We currently face a threat from terrorism that is sustained and indiscriminate. We need to protect the public while ensuring that our fundamental rights and values are safeguarded. Control orders are by no means the whole answer to dealing with the threat we face, but they are an important part of our overall approach. The risk to the public would increase were the Act not to be renewed. I commend the order to the House.

4.9 pm

Mr. Crispin Blunt (Reigate) (Con): May I begin by agreeing with the Minister about the nature of the threat and by placing on record our thanks to the men and women of the Security Service and the police, who keep us safe? I also agree with him that nobody wants these orders; well, I am not entirely sure that I speak for the right hon. Member for Airdrie and Shotts (John Reid), but I think it is widely agreed that nobody wants them.

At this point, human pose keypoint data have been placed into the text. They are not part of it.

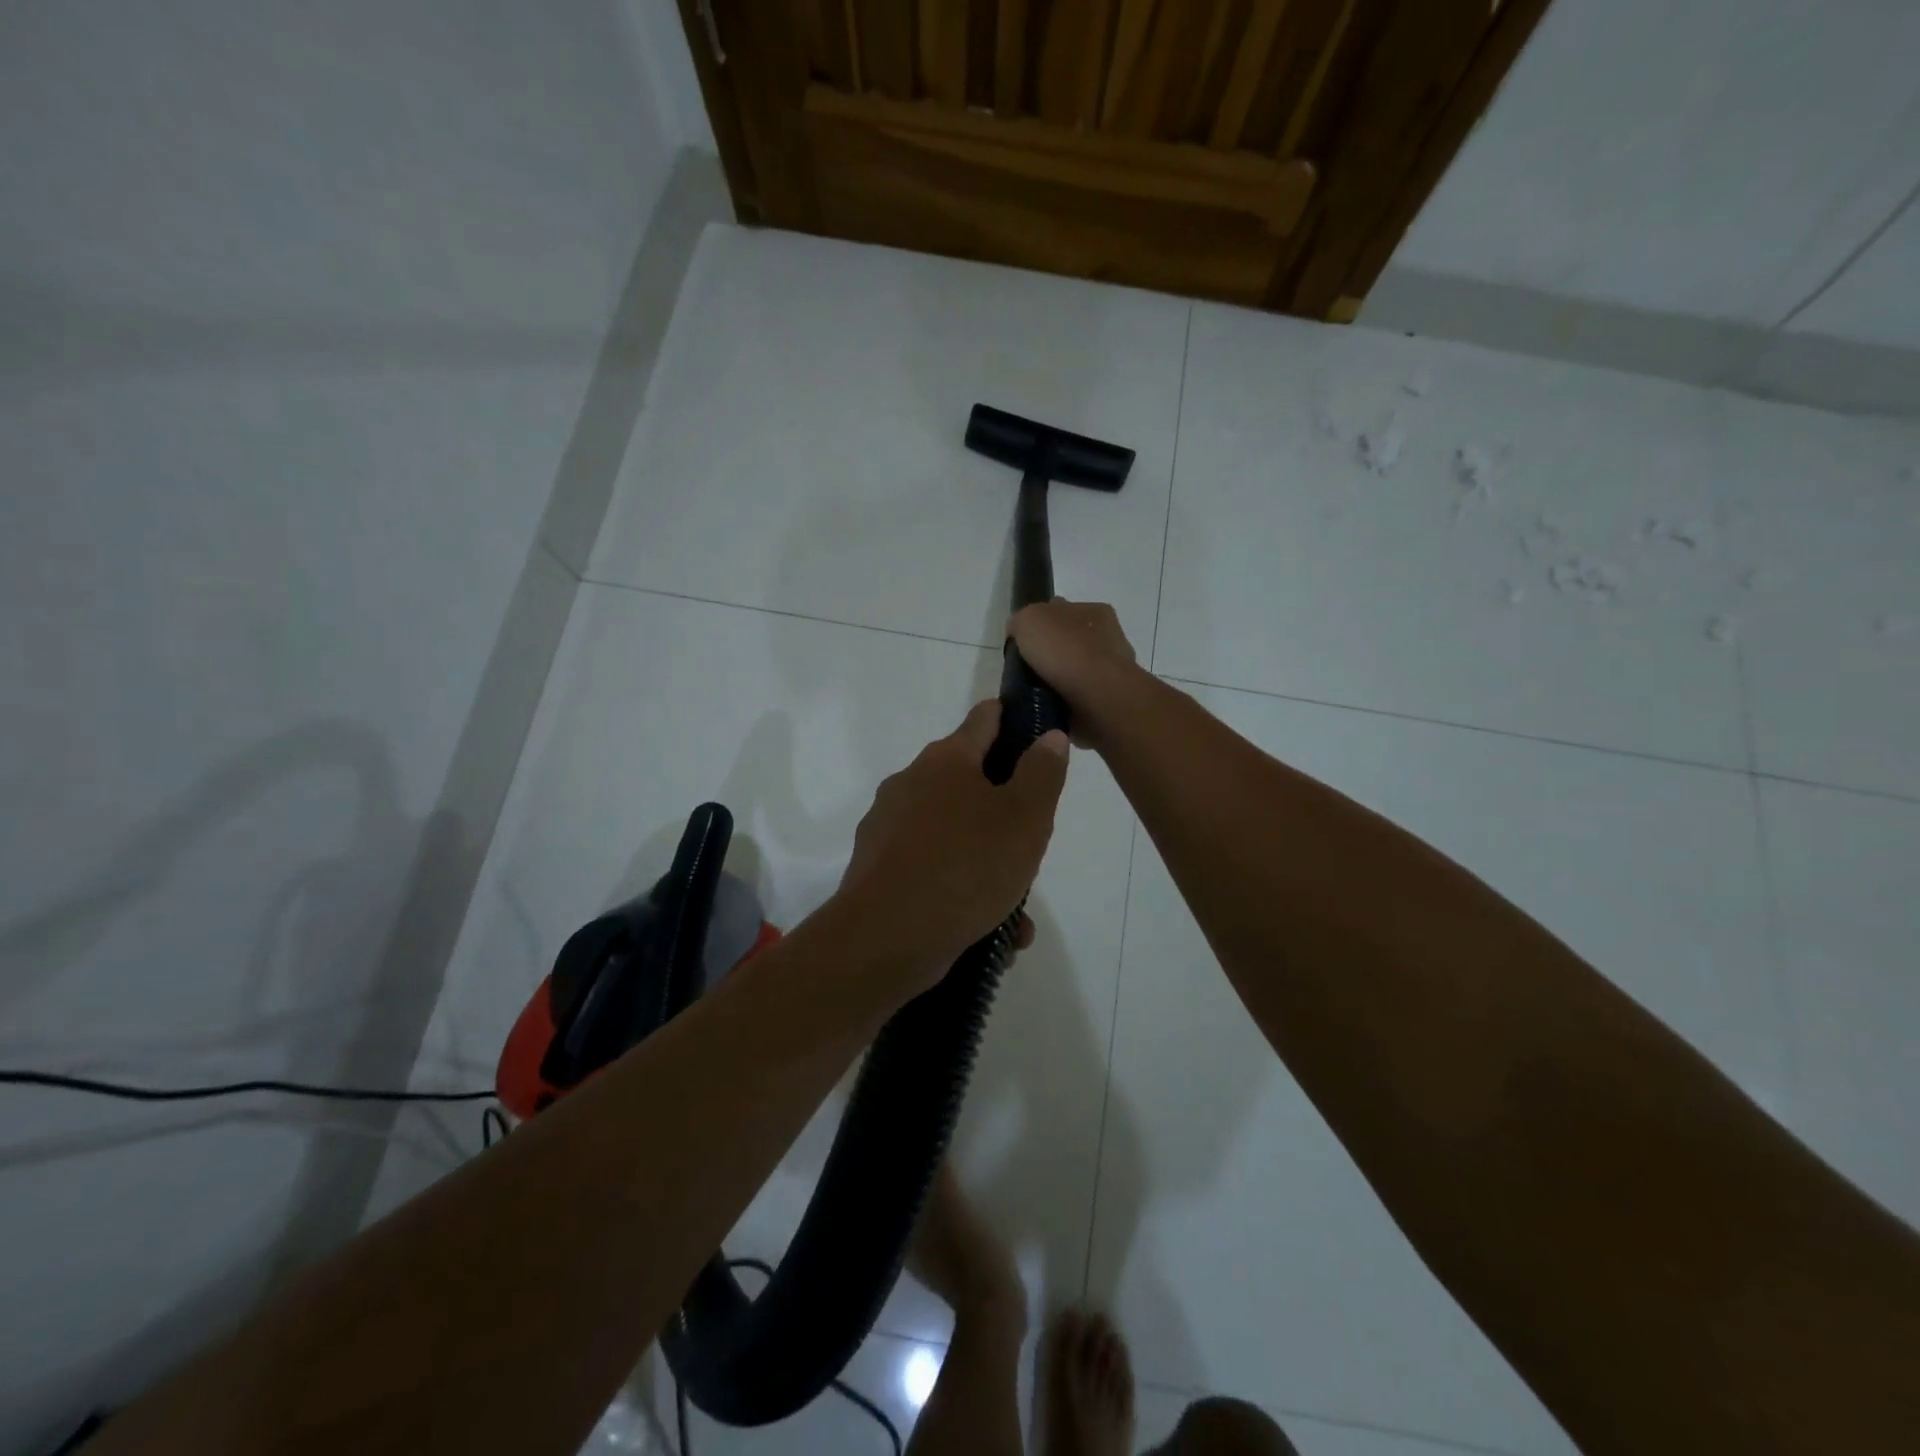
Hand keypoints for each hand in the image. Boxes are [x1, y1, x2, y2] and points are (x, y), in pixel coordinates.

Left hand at [837, 700, 1067, 985]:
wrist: (886, 938)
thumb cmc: (966, 867)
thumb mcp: (1025, 818)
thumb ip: (1042, 773)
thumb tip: (1048, 736)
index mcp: (945, 760)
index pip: (984, 719)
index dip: (1013, 721)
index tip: (1036, 737)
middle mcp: (910, 783)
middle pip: (968, 782)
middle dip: (1003, 811)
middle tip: (1030, 845)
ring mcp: (888, 826)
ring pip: (953, 834)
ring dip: (986, 863)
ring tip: (1016, 910)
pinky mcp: (877, 867)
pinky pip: (931, 868)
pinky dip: (959, 890)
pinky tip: (988, 931)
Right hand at [1007, 599, 1140, 749]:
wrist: (1098, 696)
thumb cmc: (1065, 650)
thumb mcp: (1029, 619)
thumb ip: (1021, 621)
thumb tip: (1019, 632)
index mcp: (1094, 610)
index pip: (1062, 611)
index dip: (1040, 625)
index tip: (1023, 644)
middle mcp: (1109, 636)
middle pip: (1070, 641)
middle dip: (1051, 654)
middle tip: (1027, 670)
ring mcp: (1114, 670)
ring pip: (1077, 671)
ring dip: (1060, 680)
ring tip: (1037, 693)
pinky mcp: (1112, 699)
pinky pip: (1082, 697)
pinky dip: (1068, 702)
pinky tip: (1053, 707)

John Reid: May I place it on the record that I find the orders unsatisfactory? I said that there were so many flaws with them that it was like trying to keep soup in a sieve but, unlike some on the Conservative Benches’ I wish to see the regime strengthened in order to protect the public, rather than weakened.

Mr. Blunt: I am grateful for that clarification and for the fact that the right hon. Gentleman thinks the orders are unwelcome—I hope we will be able to provide a satisfactory answer for him.